My second point is that, looking at the European convention, which I do quite often, I find it striking how it is understood that there are clashes. There is no absolute way of resolving an issue according to some principle, because there are clashes here between the rights of predators and the laws of contract: the prudential virtues of the laws of contract on the one hand; and, on the other, the situation in which some developing countries find themselves. So it is not unfamiliar to people in European jurisprudence to be saying, “We have to try to sort out these relative pressures”.
I wish to commend the Treasury for once. One normally gets a peremptory certificate from a Minister, but here we have a full explanatory memorandum following consultation in which the issue is seriously agonised about and explained in a way that I find very reassuring. We come back to the point that there is an overriding public interest. It is in our public interest, as well as that of developing countries, to get this issue sorted out in a fair, orderly and equitable manner between the various creditors, as the hon. Member for Birmingham, Yardley said. I am comfortable with that approach.
I have two questions, the first of which concerns forums, and perhaps the hon. Member for Northampton, North will come back to it. If my constituency neighbour, my hon. Friend the Member for Banbury, is right, there are many potential debts that might come to our courts. There is always the danger of forum shopping—of people going somewhere else if they think they will get a better deal. Can we have an appraisal from the Bill’s promoters as to whether that is likely? If that happens, in a sense it will devalue the Bill and create potentially awkward international anomalies.

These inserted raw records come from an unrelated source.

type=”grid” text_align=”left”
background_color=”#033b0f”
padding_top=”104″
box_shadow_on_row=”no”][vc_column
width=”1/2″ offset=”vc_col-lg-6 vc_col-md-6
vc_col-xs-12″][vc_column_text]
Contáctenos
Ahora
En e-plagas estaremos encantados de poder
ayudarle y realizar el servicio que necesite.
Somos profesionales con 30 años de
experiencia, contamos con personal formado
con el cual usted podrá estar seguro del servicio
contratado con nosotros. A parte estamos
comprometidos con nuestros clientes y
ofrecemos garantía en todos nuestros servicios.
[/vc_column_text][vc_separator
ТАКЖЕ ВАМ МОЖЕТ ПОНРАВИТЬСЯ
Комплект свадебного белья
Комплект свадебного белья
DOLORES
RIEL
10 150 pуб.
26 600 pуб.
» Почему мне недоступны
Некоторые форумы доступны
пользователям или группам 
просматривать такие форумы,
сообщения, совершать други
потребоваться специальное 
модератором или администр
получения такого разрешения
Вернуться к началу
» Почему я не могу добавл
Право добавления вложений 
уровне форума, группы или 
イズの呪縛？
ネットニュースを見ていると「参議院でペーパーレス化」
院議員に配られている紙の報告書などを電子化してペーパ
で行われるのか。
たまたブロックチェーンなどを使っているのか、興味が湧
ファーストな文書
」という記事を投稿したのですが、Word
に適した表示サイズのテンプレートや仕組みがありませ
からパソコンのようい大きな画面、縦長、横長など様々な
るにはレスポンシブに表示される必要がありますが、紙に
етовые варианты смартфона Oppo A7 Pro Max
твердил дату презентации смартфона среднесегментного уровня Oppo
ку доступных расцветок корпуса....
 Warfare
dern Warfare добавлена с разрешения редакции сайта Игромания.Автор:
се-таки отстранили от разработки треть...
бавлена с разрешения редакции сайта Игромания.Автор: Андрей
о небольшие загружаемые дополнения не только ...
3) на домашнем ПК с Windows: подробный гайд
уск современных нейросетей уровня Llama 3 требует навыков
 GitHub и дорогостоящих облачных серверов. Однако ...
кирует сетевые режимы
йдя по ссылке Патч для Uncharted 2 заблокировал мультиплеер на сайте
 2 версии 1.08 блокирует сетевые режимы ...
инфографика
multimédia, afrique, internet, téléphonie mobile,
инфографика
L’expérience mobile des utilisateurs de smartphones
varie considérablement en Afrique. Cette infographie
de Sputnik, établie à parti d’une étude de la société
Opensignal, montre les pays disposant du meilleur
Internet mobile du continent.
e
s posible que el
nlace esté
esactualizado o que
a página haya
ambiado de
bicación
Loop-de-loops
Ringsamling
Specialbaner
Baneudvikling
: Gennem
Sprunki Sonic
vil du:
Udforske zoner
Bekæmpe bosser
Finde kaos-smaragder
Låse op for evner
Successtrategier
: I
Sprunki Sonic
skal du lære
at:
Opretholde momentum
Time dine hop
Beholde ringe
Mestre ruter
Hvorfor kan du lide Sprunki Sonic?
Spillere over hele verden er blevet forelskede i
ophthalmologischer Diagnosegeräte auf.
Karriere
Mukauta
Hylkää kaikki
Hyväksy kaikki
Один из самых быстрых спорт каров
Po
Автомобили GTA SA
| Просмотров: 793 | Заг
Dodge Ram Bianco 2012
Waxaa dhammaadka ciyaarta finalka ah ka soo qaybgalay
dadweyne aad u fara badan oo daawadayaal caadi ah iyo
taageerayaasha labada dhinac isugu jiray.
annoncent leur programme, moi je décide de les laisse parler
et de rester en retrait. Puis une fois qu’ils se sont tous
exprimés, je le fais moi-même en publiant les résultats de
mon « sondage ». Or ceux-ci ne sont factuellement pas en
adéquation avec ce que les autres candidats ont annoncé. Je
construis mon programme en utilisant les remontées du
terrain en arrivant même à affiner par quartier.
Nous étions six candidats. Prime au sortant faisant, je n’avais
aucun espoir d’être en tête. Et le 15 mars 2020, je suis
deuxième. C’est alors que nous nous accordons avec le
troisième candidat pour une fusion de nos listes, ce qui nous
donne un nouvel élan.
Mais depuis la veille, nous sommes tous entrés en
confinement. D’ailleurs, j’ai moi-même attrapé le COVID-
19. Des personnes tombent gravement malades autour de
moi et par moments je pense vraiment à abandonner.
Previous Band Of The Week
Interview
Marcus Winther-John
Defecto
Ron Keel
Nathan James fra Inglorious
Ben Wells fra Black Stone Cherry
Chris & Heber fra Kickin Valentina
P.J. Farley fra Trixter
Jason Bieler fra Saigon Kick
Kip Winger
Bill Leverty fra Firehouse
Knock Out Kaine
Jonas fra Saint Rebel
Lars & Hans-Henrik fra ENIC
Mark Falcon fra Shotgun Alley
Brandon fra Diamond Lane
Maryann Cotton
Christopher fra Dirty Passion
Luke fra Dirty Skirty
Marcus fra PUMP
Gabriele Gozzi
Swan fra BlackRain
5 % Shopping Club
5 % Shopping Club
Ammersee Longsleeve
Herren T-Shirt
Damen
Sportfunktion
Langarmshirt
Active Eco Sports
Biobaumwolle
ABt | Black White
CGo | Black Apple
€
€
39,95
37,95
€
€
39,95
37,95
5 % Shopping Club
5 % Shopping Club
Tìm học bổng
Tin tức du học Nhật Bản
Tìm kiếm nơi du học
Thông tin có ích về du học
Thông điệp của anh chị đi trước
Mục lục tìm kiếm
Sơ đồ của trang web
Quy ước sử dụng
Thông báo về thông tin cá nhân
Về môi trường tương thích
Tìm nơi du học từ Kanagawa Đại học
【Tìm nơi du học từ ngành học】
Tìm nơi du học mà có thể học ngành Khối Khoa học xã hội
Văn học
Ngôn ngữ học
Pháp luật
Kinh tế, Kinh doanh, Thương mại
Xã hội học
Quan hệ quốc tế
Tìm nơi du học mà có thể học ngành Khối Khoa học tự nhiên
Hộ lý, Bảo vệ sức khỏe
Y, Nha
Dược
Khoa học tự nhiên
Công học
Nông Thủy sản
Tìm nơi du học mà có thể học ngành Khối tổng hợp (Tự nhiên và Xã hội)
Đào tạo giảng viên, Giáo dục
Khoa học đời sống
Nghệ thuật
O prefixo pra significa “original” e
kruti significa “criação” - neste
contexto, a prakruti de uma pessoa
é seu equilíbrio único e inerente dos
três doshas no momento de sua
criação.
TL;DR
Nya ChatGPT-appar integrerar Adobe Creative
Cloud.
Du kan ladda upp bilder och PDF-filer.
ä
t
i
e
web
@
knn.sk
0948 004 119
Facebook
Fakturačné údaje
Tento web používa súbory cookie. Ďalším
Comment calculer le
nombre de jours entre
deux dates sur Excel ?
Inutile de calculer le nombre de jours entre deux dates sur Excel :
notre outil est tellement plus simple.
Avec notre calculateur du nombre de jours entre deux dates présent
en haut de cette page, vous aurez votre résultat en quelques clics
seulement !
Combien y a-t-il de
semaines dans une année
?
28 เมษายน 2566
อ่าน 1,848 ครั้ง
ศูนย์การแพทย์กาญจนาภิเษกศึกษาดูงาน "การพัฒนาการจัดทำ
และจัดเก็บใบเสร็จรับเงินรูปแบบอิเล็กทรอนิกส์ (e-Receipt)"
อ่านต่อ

My second point may be contrary—I am merely reflecting—but I would like the promoters’ response. Let us make a comparison with the historic position of, say, Chinese Boxer debt or pre-Russian revolution bonds. I hasten to say I do not own nice share certificates or stock certificates, but if I happened to be the owner of some of that ancient and completely useless sovereign debt, I would have two choices—or I might have had two choices if I were lucky. One is to be paid off something by a country that wishes to re-establish its credit rating and be able to service debts in future. If it says, “We’ll give you something”, I could assent to that debt. On the other hand, if I decided to hold out, or liked the stock certificate better, I could as an individual stay non-assented to that debt and I would still have my full entitlement. According to the term of art used in the explanatory memorandum for the right to sign for debt, I would not have anything in my hands because it would not be paid, but I could still in principle claim the whole lot and I could be in either the assented or non-assented category. I wonder whether the hon. Member for Northampton, North will reflect on that. If that situation existed it would further untidy the position, in that I am sure it would be better for the country in question to be able to know exactly where it stood with all the creditors involved with it.
My basic view is that we should be taking this on the chin as the right thing to do. There are difficult, complex and detailed issues that need to be thought about intensively to get the final outcome resolved, but I would not in any sense wish them to devalue the need to get on with things and seek a common haircut for all holders of debt. At the moment in the real world, that debt cannot be serviced or discharged. It is doing more damage than good to the international economy.